#### WORKING DATA:
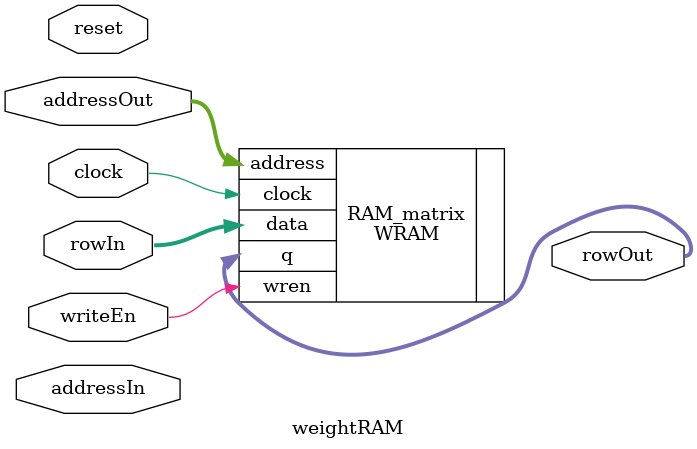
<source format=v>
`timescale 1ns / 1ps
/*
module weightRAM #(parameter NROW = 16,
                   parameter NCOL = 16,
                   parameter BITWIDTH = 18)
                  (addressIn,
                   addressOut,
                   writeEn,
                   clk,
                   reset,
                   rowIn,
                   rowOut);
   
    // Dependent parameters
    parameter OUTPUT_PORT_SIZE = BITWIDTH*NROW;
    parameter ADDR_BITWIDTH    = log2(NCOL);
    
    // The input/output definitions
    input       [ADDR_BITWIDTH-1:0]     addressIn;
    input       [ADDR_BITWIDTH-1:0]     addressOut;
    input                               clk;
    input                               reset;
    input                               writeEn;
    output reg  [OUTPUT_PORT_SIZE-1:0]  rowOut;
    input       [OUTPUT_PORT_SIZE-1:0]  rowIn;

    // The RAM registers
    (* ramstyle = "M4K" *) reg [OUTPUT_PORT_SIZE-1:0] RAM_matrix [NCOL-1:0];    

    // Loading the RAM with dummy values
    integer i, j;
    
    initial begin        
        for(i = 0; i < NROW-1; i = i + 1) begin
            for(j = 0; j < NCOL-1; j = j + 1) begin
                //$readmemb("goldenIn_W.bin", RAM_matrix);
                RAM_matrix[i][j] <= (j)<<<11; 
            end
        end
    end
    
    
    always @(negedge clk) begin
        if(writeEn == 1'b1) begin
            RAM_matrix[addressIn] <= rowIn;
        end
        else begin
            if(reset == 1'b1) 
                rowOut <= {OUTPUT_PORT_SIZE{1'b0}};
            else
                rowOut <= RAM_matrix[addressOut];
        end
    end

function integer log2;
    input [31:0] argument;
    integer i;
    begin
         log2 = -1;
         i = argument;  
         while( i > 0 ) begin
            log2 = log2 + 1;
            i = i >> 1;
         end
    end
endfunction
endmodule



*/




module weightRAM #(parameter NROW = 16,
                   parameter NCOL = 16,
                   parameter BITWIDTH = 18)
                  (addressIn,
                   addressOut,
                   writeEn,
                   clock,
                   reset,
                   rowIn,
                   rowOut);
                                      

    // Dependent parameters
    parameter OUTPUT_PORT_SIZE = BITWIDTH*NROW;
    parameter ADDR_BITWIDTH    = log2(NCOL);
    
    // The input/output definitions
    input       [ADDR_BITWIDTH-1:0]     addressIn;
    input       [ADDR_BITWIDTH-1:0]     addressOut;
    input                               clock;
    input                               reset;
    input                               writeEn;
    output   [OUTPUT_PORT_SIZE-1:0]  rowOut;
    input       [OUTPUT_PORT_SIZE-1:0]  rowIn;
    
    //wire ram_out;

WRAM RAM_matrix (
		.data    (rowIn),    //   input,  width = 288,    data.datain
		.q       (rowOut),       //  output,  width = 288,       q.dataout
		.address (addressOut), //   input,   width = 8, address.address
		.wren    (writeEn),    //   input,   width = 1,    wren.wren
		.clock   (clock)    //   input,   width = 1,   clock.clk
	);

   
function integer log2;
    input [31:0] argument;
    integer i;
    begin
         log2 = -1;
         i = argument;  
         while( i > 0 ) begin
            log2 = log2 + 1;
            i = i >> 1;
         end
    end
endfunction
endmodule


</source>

--

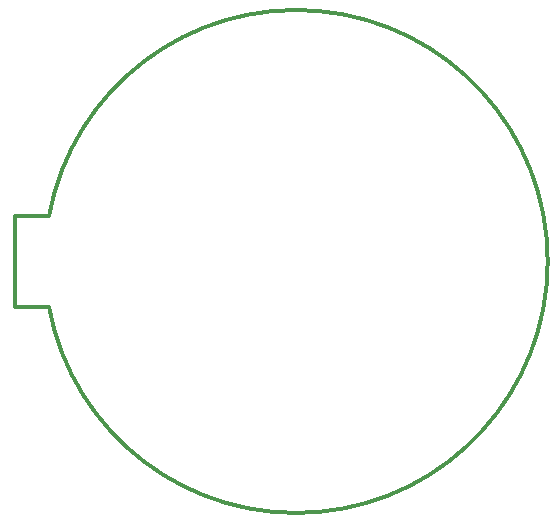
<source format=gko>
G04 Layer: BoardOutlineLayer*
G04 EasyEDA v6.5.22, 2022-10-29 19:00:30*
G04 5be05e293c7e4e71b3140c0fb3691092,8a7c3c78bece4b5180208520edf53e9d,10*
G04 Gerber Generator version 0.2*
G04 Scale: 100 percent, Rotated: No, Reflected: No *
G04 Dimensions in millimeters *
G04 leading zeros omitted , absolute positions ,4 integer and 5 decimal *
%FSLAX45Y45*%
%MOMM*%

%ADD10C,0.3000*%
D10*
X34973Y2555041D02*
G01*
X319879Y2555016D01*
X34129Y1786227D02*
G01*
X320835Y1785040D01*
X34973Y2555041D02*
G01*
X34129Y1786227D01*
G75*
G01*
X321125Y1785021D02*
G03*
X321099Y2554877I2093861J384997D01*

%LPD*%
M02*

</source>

==

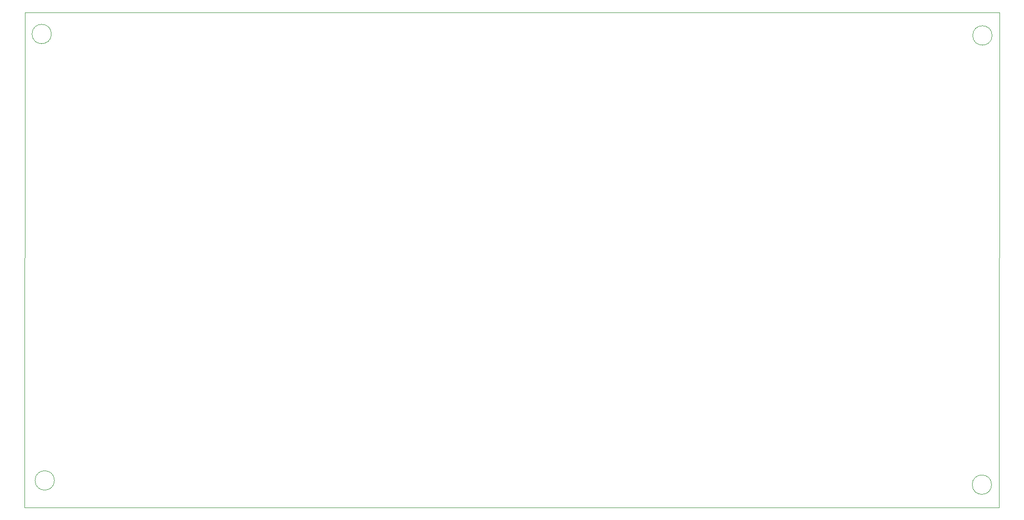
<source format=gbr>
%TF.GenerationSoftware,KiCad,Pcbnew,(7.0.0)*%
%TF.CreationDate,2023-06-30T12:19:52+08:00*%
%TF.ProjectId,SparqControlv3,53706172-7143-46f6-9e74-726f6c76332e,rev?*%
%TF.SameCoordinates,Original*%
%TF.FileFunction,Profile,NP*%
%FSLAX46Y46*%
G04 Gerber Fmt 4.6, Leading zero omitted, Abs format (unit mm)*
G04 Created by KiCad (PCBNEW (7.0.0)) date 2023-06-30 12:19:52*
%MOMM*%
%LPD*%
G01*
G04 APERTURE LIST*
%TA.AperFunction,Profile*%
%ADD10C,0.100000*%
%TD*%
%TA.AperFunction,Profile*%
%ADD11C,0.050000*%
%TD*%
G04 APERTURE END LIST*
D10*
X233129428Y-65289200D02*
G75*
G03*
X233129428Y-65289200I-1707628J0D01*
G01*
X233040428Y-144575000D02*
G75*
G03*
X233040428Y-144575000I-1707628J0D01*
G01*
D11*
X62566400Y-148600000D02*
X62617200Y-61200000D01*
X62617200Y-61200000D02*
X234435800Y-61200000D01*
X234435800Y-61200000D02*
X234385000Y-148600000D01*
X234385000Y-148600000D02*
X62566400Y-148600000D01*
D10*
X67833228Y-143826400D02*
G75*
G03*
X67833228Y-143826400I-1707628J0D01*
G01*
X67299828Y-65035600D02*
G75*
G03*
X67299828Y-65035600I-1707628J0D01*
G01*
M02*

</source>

#### WHAT YOU SHOULD DO:
Return from the data every line that holds "begin".

#### EXERCISE RESPONSE:
    initial begin        
        for(i = 0; i < NROW-1; i = i + 1) begin
            for(j = 0; j < NCOL-1; j = j + 1) begin
    always @(negedge clk) begin
        if(writeEn == 1'b1) begin
        else begin
    begin
         while( i > 0 ) begin
    begin
         while( i > 0 ) begin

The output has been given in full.